Hell, if Anita Sarkeesian decided to put a team together and work on that game about the princess, I would definitely buy it if the game was good. At least IMO, that helps more than just posting videos about “how things with female characters ought to be” on Youtube.
People from countries with established videogame industries are lucky because they have something we don’t: you are A LOT of people and it’s very easy for you to get small teams of devs together. Here in El Salvador we are around 25 game developers in the whole country (I mean 25 people, not 25 teams of people). Now ask me how many have a game with a female protagonist as their first option: less than 10…
I say maybe it’s stupid because I don’t really know how difficult it would be for people working on those big companies to develop another game as a weekend/side project, so I don’t know if my crazy idea would be too much. Devs “going indie” would certainly find it easier.
But when I see “risks” being taken in many areas except protagonist gender, I can only ask how interested people really are.
Hell, I’m even willing to put up with the “generic female that kicks ass and kills zombies” if she has a good story to tell. I should clarify I don’t mean I want them to write a story so good it’s at least comparable to The Lord of the Flies. I just need something that’s engaging enough, like Fatal Frame or even Diablo.
And who knows. Maybe if female protagonists were not so rare, we wouldn’t have all those critics dissecting female protagonists over and over…

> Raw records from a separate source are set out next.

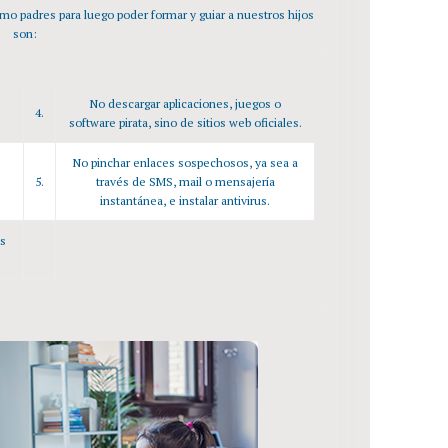
o padres para luego poder formar y guiar a nuestros hijos
son:
No descargar aplicaciones, juegos o
4.
software pirata, sino de sitios web oficiales.
No pinchar enlaces sospechosos, ya sea a
5.
través de SMS, mail o mensajería
instantánea, e instalar antivirus.
s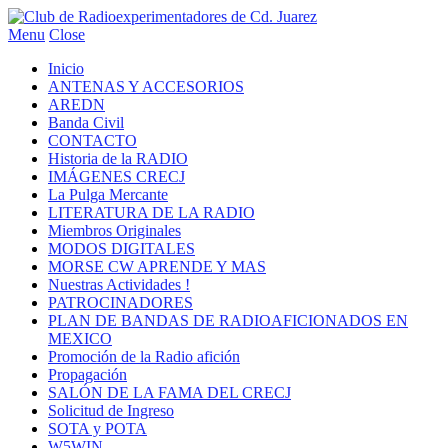
Menu
Close
Inicio
ANTENAS Y ACCESORIOS
AREDN
Banda Civil
CONTACTO
Historia de la RADIO
IMÁGENES CRECJ
La Pulga Mercante
LITERATURA DE LA RADIO
Miembros Originales
MODOS DIGITALES
MORSE CW APRENDE Y MAS
Nuestras Actividades !
PATROCINADORES
PLAN DE BANDAS DE RADIOAFICIONADOS EN
MEXICO
Promoción de la Radio afición
Propagación
SALÓN DE LA FAMA DEL CRECJ
Solicitud de Ingreso
SOTA y POTA
W5WIN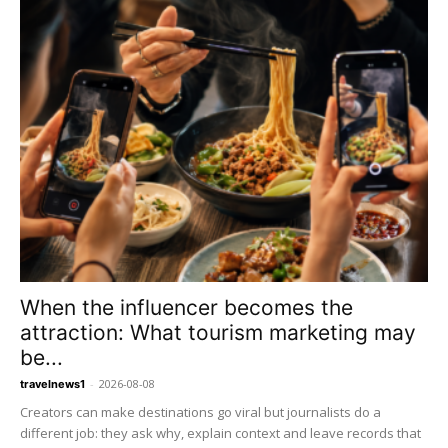
When the influencer becomes the
attraction: What tourism marketing may
be...
-
2026-08-08
travelnews1
Creators can make destinations go viral but journalists do a
different job: they ask why, explain context and leave records that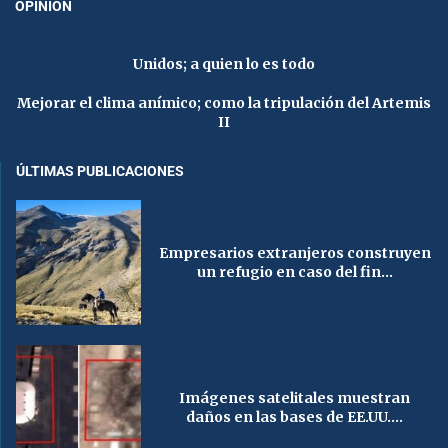
OPINIÓN
Unidos; a quien lo es todo
Mejorar el clima anímico; como la tripulación del Artemis
II
ÚLTIMAS PUBLICACIONES
Empresarios extranjeros construyen
un refugio en caso del fin...
Imágenes satelitales muestran
daños en las bases de EE.UU....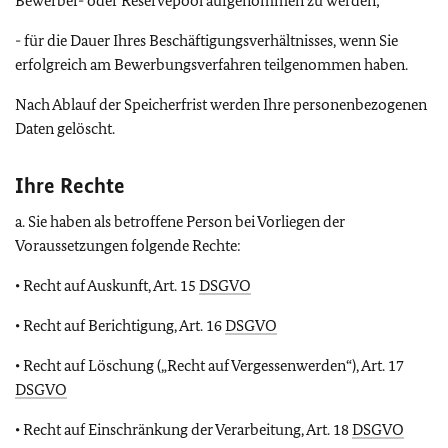
Bewerber- oder Reservepool aufgenommen zu werden;
- für die Dauer Ihres Beschäftigungsverhältnisses, wenn Sie
erfolgreich am Bewerbungsverfahren teilgenommen haben.
Nach Ablauf der Speicherfrist werden Ihre personenbezogenen
Daten gelöscht.
Ihre Rechte
a. Sie haben als betroffene Person bei Vorliegen der
Voraussetzungen folgende Rechte:
• Recht auf Auskunft, Art. 15
DSGVO
• Recht auf Berichtigung, Art. 16
DSGVO
• Recht auf Löschung („Recht auf Vergessenwerden“), Art. 17
DSGVO
• Recht auf Einschränkung der Verarbeitung, Art. 18
DSGVO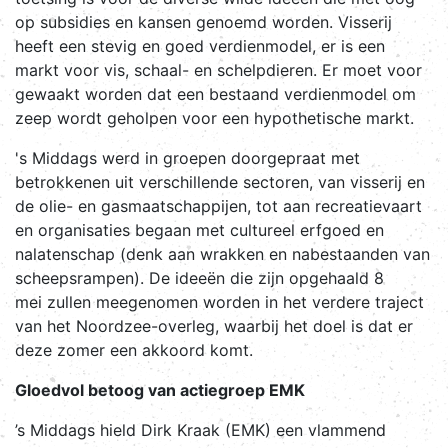
op subsidies en kansen genoemd worden. Visserij
heeft een stevig en goed verdienmodel, er is een
markt voor vis, schaal- en schelpdieren. Er moet voor
gewaakt worden dat een bestaand verdienmodel om
zeep wordt geholpen voor een hypothetische markt.
's Middags werd in groepen doorgepraat met
betrokkenen uit verschillende sectoren, van visserij en
de olie- en gasmaatschappijen, tot aan recreatievaart
en organisaties begaan met cultureel erfgoed en
nalatenschap (denk aan wrakken en nabestaanden van
scheepsrampen). De ideeën die zijn opgehaald 8
mei zullen meegenomen worden in het verdere traject
van het Noordzee-overleg, waarbij het doel is dat er
deze zomer een akkoord komt.
Gloedvol betoog van actiegroep EMK
’s Middags hield Dirk Kraak (EMK) een vlammend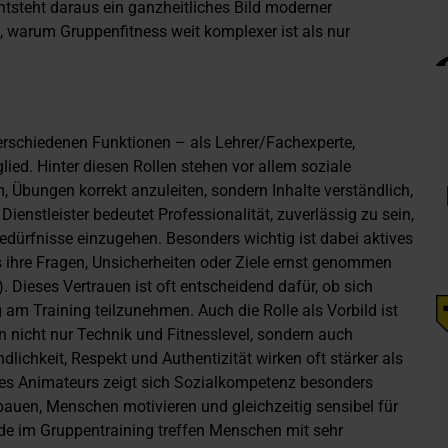
steht daraus ein ganzheitliches Bild moderner
f, warum Gruppenfitness weit komplexer ist als nur
verschiedenen Funktionen – als Lehrer/Fachexperte,
lied. Hinter diesen Rollen stehen vor allem soziale
m, Übungen korrekt anzuleiten, sondern Inhalte verständlich,
ienstleister bedeutet Professionalität, zuverlässig zu sein,
dürfnisse einzugehen. Besonders wichtig ist dabei aktives
s ihre Fragen, Unsicherheiten oder Ziele ernst genommen
). Dieses Vertrauen ist oft entscheidend dafür, ob sich
g am Training teilzunehmen. Auch die Rolle als Vorbild ist
 nicht nur Technik und Fitnesslevel, sondern auch
ichkeit, Respekt und Authentizität wirken oft stärker als
des Animateurs zeigt sich Sozialkompetenz besonders
uen, Menschen motivieren und gleichzeitig sensibel für
ade im Gruppentraining treffen Menschen mit sehr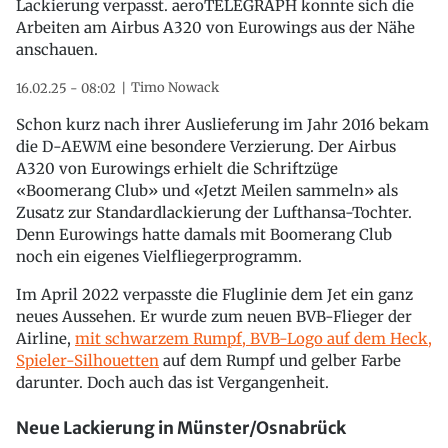
Lackierung verpasst. aeroTELEGRAPH konnte sich die
Arbeiten am Airbus A320 von Eurowings aus der Nähe
anschauen.
Timo Nowack
16.02.25 - 08:02
Schon kurz nach ihrer Auslieferung im Jahr 2016 bekam
die D-AEWM eine besondere Verzierung. Der Airbus
A320 von Eurowings erhielt die Schriftzüge
«Boomerang Club» und «Jetzt Meilen sammeln» als
Zusatz zur Standardlackierung der Lufthansa-Tochter.
Denn Eurowings hatte damals mit Boomerang Club
noch ein eigenes Vielfliegerprogramm.
Im April 2022 verpasste die Fluglinie dem Jet ein ganz
neues Aussehen. Er wurde zum neuen BVB-Flieger der
Airline,
mit schwarzem Rumpf, BVB-Logo auf dem Heck,
Spieler-Silhouetten
auf dem Rumpf und gelber Farbe
darunter. Doch auch das ist Vergangenheit.
Neue Lackierung in Münster/Osnabrück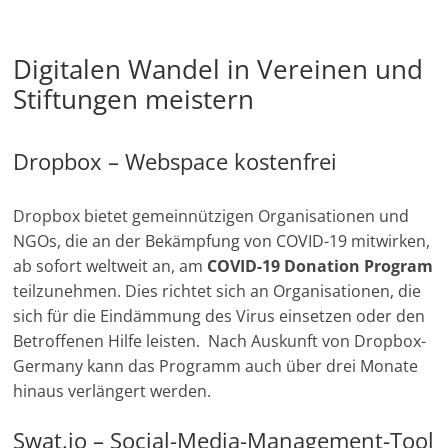
Digitalen Wandel in Vereinen und
Stiftungen meistern
Dropbox – Webspace kostenfrei
Dropbox bietet gemeinnützigen Organisationen und
NGOs, die an der Bekämpfung von COVID-19 mitwirken,
ab sofort weltweit an, am
COVID-19 Donation Program
teilzunehmen. Dies richtet sich an Organisationen, die
sich für die Eindämmung des Virus einsetzen oder den
Betroffenen Hilfe leisten. Nach Auskunft von Dropbox-
Germany kann das Programm auch über drei Monate
hinaus verlängert werden.
Swat.io – Social-Media-Management-Tool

In my mind, action helps more than words. I’ve seen many gaming-industry-related people discussing talking about why we need more female characters for some time. However, for some reason I haven’t seen many games featuring female characters being announced. So here’s my final stupid question (and it’s sorta stupid because I don’t know how the industry works in your countries, because we don’t even have an industry here): Why are there so many industry-related-people talking about wanting more female leads in games, but yet so few people making games with a female lead? So maybe I could say “don’t ask for more female characters; make them.”
Just some final thoughts…
Note: All this was written by a guy living in a country with zero game development industry; who may or may not be a decent writer; who is NOT a programmer but is able to make games because Unreal Kismet is extremely easy to use but didn’t know how to make a game until 3 years ago; who has zero first-hand experience in the videogames industry. If I managed to come up with a story with a female lead and put together a small team to make a game, I’m pretty sure those of you who are far better writers, who are real programmers and artists, can do a far better work.
When I got back from PAX this April (we were showing Enola there), I read an article, but what I remember the most was one of the comments. The guy had wrote “the devs’ mistake was to make a game with a female protagonist.” However, experience has showed me that for every guy complaining that the main character is a girl, there are hundreds who are happy that the main character is a girl.
It turns out “the risk” of making a female lead is not “as risky” as people think.